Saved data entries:
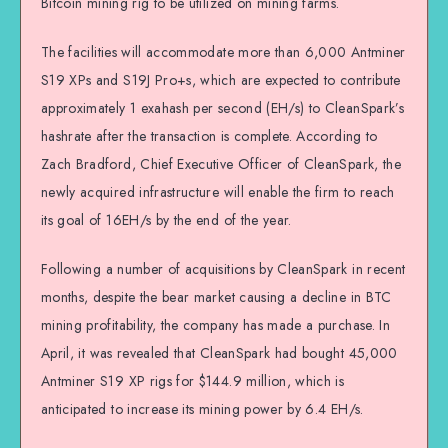
Bitcoin mining rig to be utilized on mining farms.
The facilities will accommodate more than 6,000 Antminer
S19 XPs and S19J Pro+s, which are expected to contribute
approximately 1 exahash per second (EH/s) to CleanSpark’s
hashrate after the transaction is complete. According to
Zach Bradford, Chief Executive Officer of CleanSpark, the
newly acquired infrastructure will enable the firm to reach
its goal of 16EH/s by the end of the year.
Following a number of acquisitions by CleanSpark in recent
months, despite the bear market causing a decline in BTC
mining profitability, the company has made a purchase. In
April, it was revealed that CleanSpark had bought 45,000
Antminer S19 XP rigs for $144.9 million, which is
anticipated to increase its mining power by 6.4 EH/s.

*Task directions*. Could you output all of the entries above exactly? Leave the pictures out.

*Result*.
Bitcoin mining rig to be utilized on mining farms.
The facilities will accommodate more than 6,000 Antminer
S19 XPs and S19J Pro+s, which are expected to contribute
approximately 1 exahash per second (EH/s) to CleanSpark’s
hashrate after the transaction is complete. According to
Zach Bradford, Chief Executive Officer of CleanSpark, the
newly acquired infrastructure will enable the firm to reach
its goal of 16EH/s by the end of the year.
Following a number of acquisitions by CleanSpark in recent
months, despite the bear market causing a decline in BTC
mining profitability, the company has made a purchase. In
April, it was revealed that CleanSpark had bought 45,000
Antminer S19 XP rigs for $144.9 million, which is
anticipated to increase its mining power by 6.4 EH/s.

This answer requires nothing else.